Response: Thank you for this suggestion. We confirm that the classification of the KIF1A c.574A>G, p.(Ile192Val) variant as likely pathogenic (LP) was based on the ACMG criteria PS2, PM1, and PM2. We have added this information to the manuscript for clarity.

Added text to the manuscript: " According to the American College of Medical Genetics (ACMG) criteria [8], the KIF1A variant was classified as likely pathogenic (class 4). This classification was based on the following ACMG criteria: PS2 (de novo variant), PM1 (located in a mutational hot spot and/or critical and well-established functional domain), and PM2 (absent from controls in population databases). "

1. I'd like more details on the variant prioritization pipeline than "in-house procedures": not all details are needed in a case-report but what were the most important filtering steps?

Response: We appreciate the reviewer’s request for more details on our variant prioritization pipeline. We have provided a brief description of the most important filtering steps used in our in-house procedures.

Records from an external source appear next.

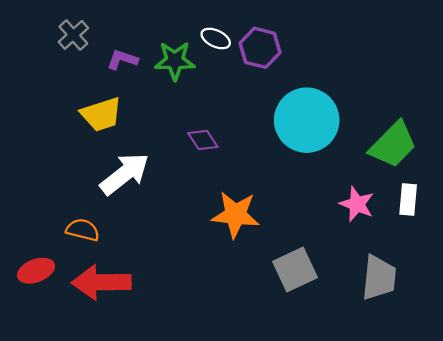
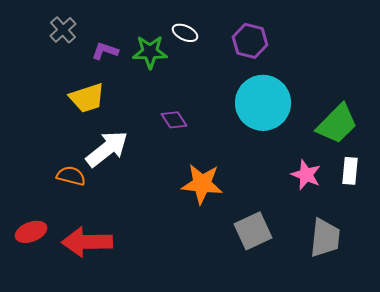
purple hexagon: (260, 48) -> (250, 41), moved
orange semicircle: (83, 230) -> (71, 176), moved

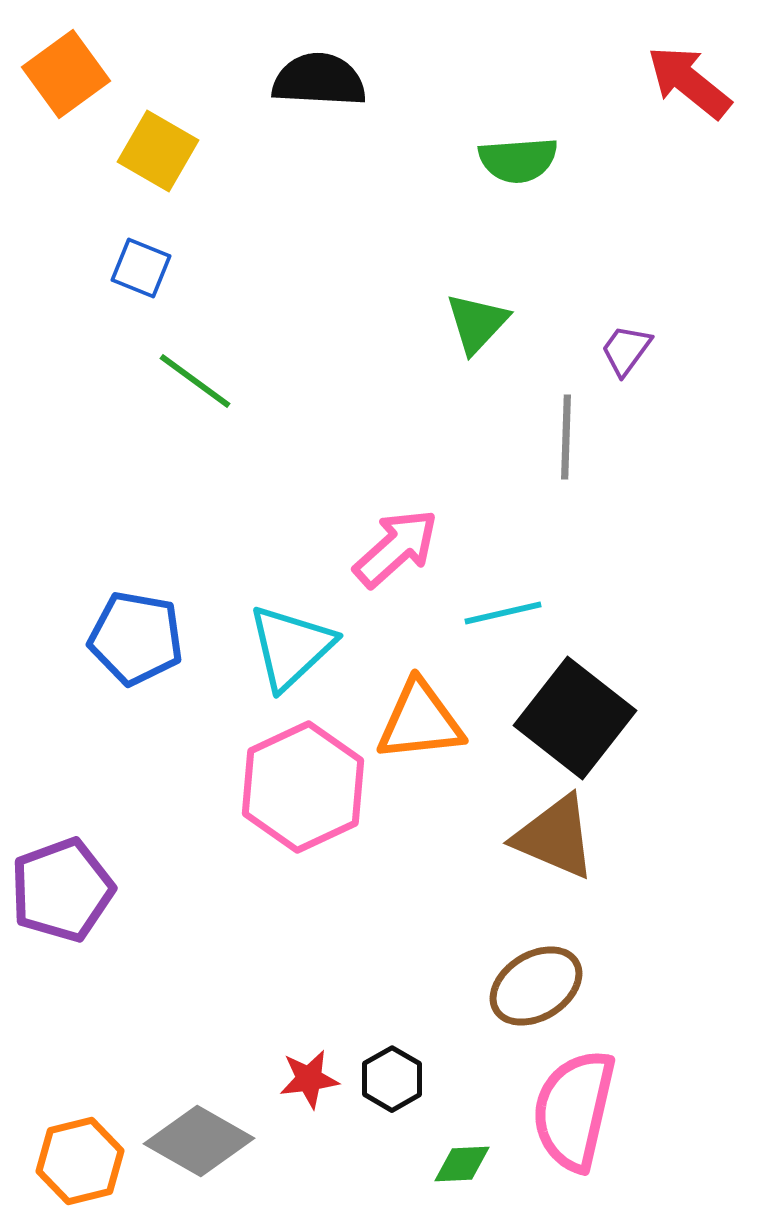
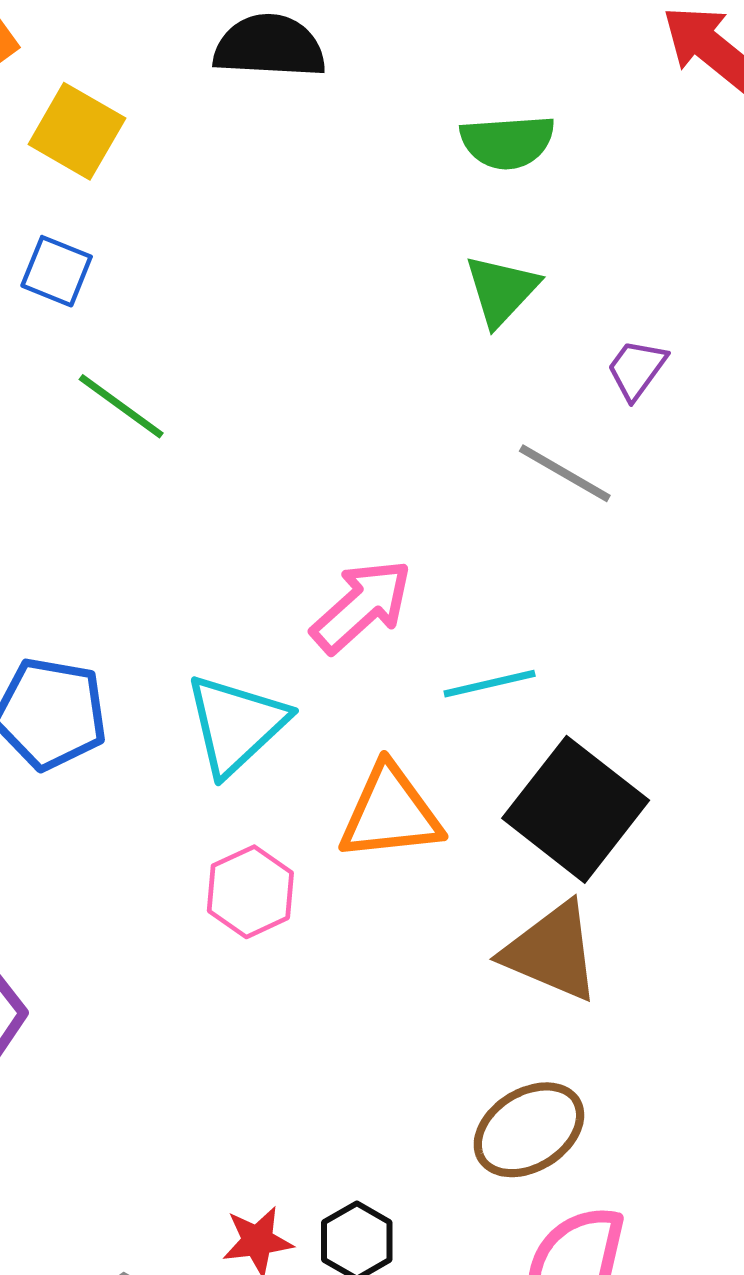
green triangle: (477, 323) -> (501, 290), moved
gray line: (566, 437) -> (565, 473), turned -62
pink hexagon: (303, 787) -> (250, 892), size x0.6

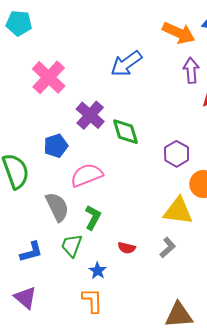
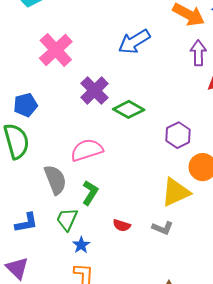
green diamond: (125, 132) -> (129, 109), turned -48
blue pentagon: (56, 146) -> (25, 105), moved
yellow triangle: (178, 211) -> (176, 192), turned -36
gray L-shape: (168, 248) -> (163, 228), turned 60
blue star: (98, 271) -> (81, 245), moved

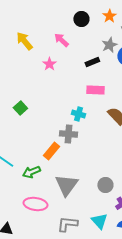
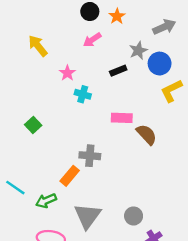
orange star: (109, 16) -> (117, 16), moved
black circle: (81, 19) -> (90, 12), moved
pink arrow: (61, 40) -> (92, 40), moved, turned -77
pink rectangle: (95, 90) -> (122, 118), moved
cyan cross: (78, 114) -> (83, 94), moved

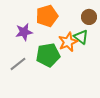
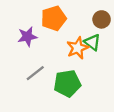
green pentagon: (48, 55) -> (67, 83), moved
gray line: (18, 64) -> (35, 73), moved

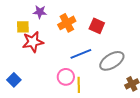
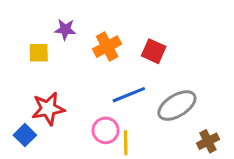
red star: (33, 42) -> (48, 109), moved

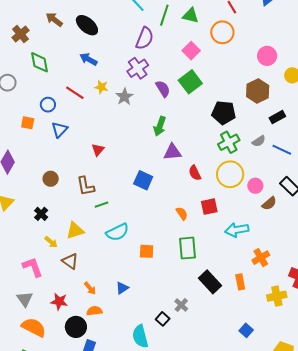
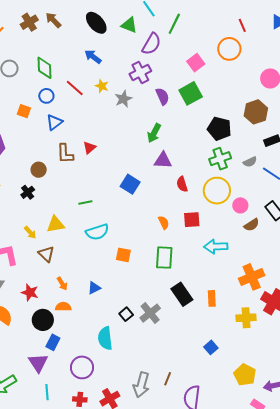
green triangle: (191, 15) -> (129, 25), moved
brown arrow: (54, 20) -> (53, 20), moved
green diamond: (40, 62) -> (44, 68), moved
brown L-shape: (86, 186) -> (65, 154), moved
black cross: (41, 214) -> (28, 192), moved
orange cross: (261, 258) -> (252, 277), moved, size x1.4
gray cross: (181, 305) -> (150, 313), size x1.5
black square: (163, 319) -> (126, 314), moved

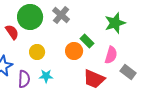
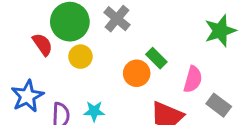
green star: (115, 23) -> (220, 31), moved
yellow circle: (37, 52) -> (80, 57), moved

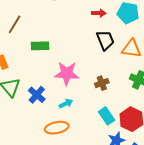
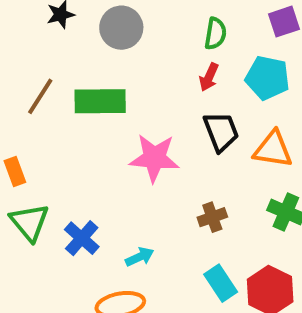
red arrow: (99, 13) -> (209, 77), turned 112
green rectangle: (40, 46) -> (100, 101), moved, size x1.4
pink star: (67, 73) -> (154, 158), moved

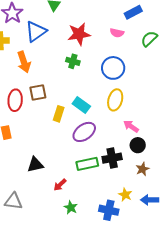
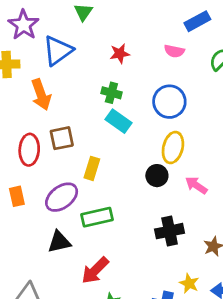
red star: (79, 34) -> (120, 54), size x0.6
cyan rectangle: (81, 105) -> (119, 121), moved
purple ellipse: (84, 132) -> (62, 197), moved
black circle: (138, 145) -> (157, 176), moved
green rectangle: (87, 164) -> (97, 217), moved
red arrow: (60, 185) -> (95, 270), size x1.5

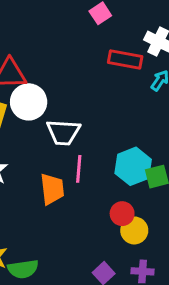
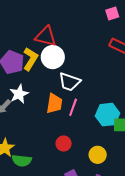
orange trapezoid: (52, 189) -> (54, 103), moved
red circle: (122, 214) -> (64, 143), moved

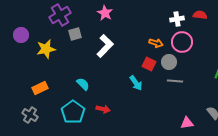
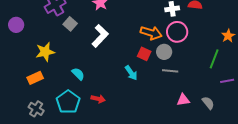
gray square: (75, 34) -> (70, 24), turned -32
orange arrow: (156, 43) -> (151, 33), size x1.5
yellow star: (46, 49) -> (45, 52), moved
gray cross: (30, 115) -> (36, 109), moved
pink triangle: (187, 123) -> (183, 100), moved

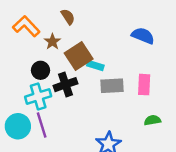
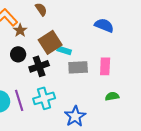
brown star: (52, 42) -> (20, 30), moved
cyan cross: (38, 96) -> (44, 98), moved

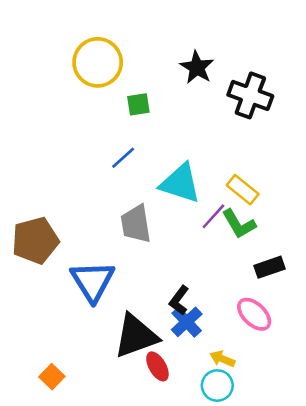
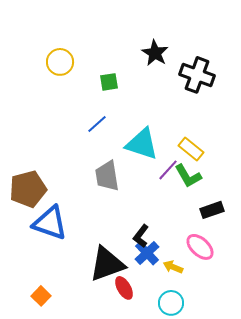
yellow circle: (98, 62) -> (60, 62), moved, size x0.7
blue triangle: (93, 281) -> (50, 223), moved, turned -39
yellow arrow: (222, 359) -> (173, 267), moved

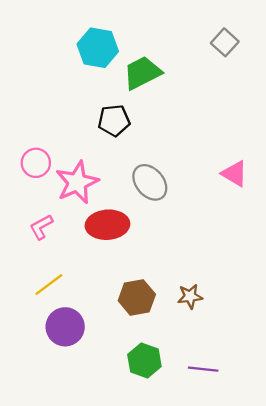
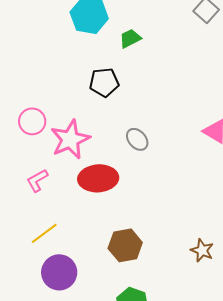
green trapezoid: (142, 73) -> (130, 38), size x0.6
gray ellipse: (150, 182) -> (137, 139), size x0.7
brown star: (190, 296) -> (202, 250), moved, turned 30

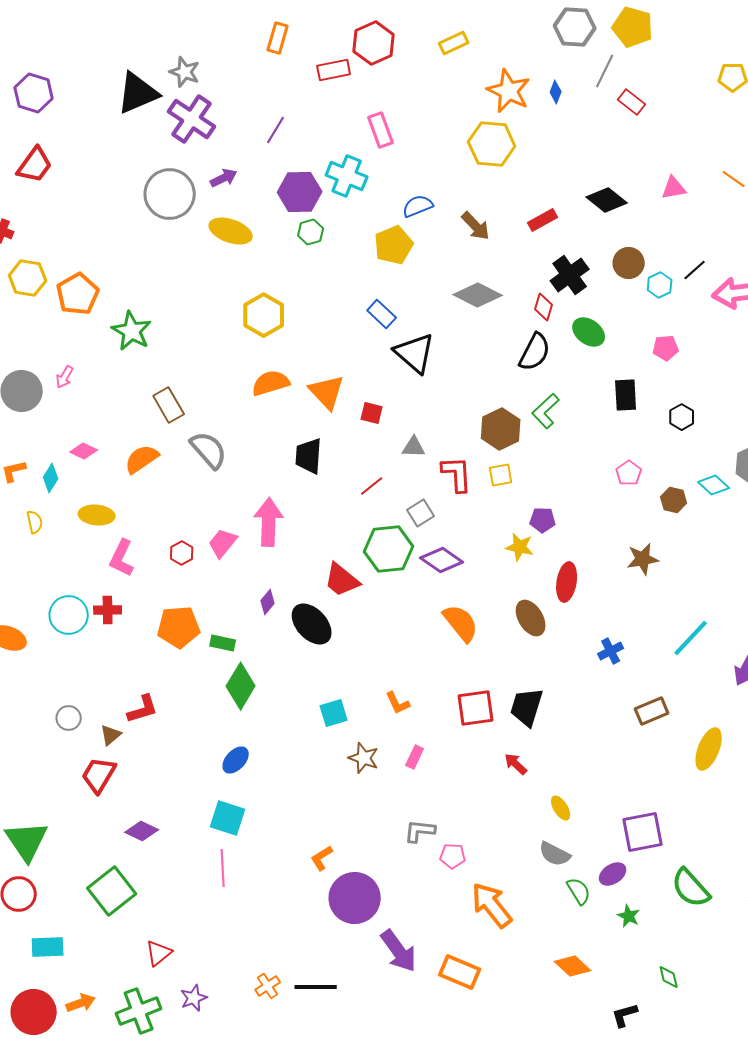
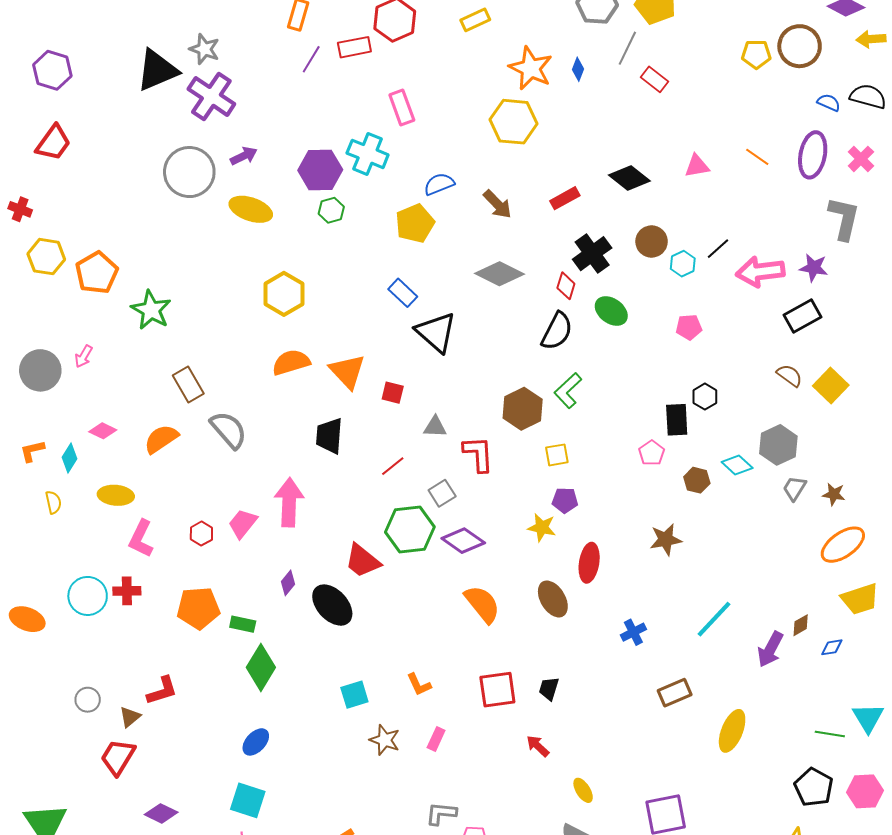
purple line: (276, 130) -> (311, 59), moved
black rectangle: (626, 395) -> (677, 420), moved
yellow square: (501, 475) -> (557, 455), moved
black trapezoid: (527, 707) -> (549, 689), size x0.6

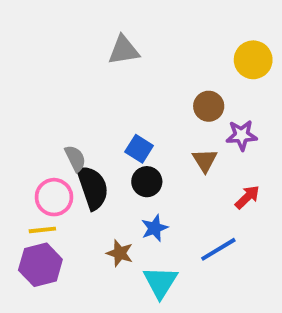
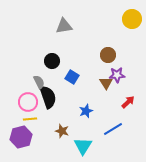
yellow circle: (253, 60) -> (132, 19), moved
purple star: (242, 135) -> (117, 75), moved
black circle: (147, 182) -> (52, 61), moved
blue star: (155, 228) -> (86, 111), moved
yellow line: (42, 230) -> (30, 119), moved

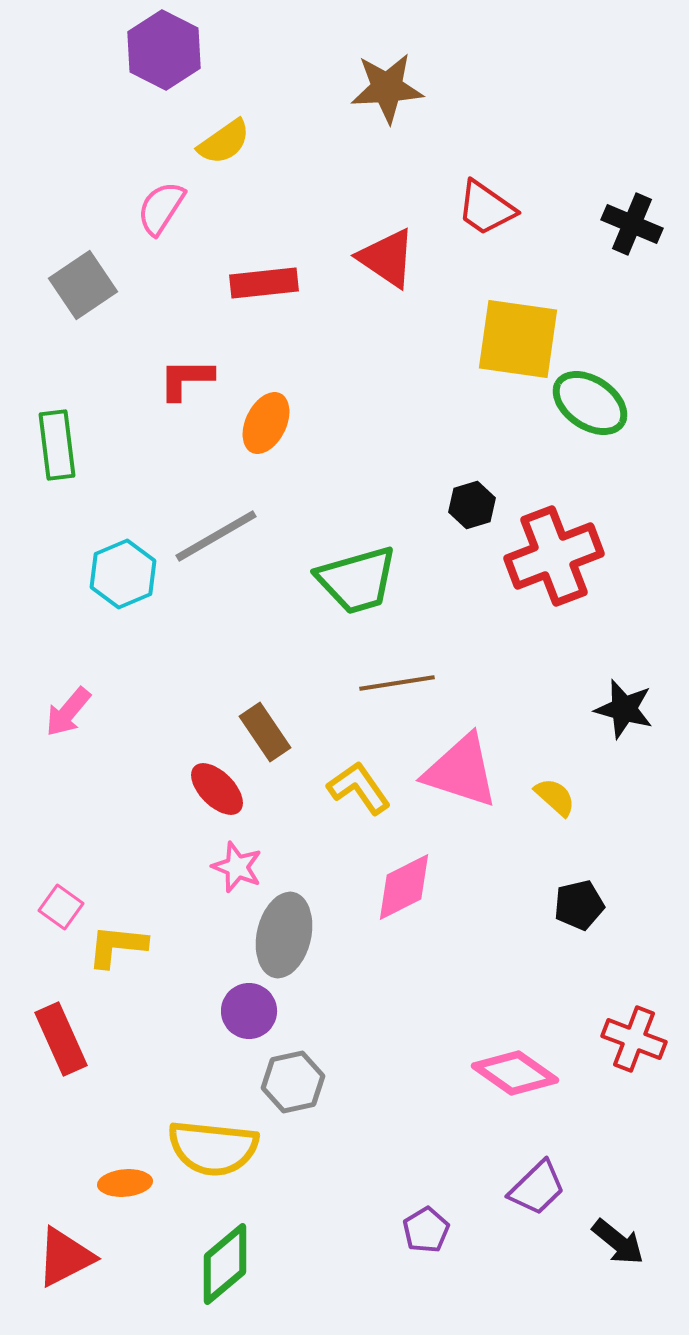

In the methods section: "Variant prioritization involved several key filtering steps. Initially, variants with a minor allele frequency greater than 1% in gnomAD were excluded. Subsequently, we filtered variants to retain only those affecting coding sequences or splice sites, and predicted to be deleterious by multiple in silico tools (e.g., for missense variants: PolyPhen-2, ClinPred, REVEL; for splicing variants: SpliceAI). Variants previously documented as pathogenic or likely pathogenic in ClinVar, as well as de novo or compound heterozygous variants, were prioritized. Finally, variants were evaluated in relation to the patient's phenotype and established gene-disease associations."

Round 2

Reviewer 2 Report

Comments and Suggestions for Authors

The authors have adequately addressed all my comments.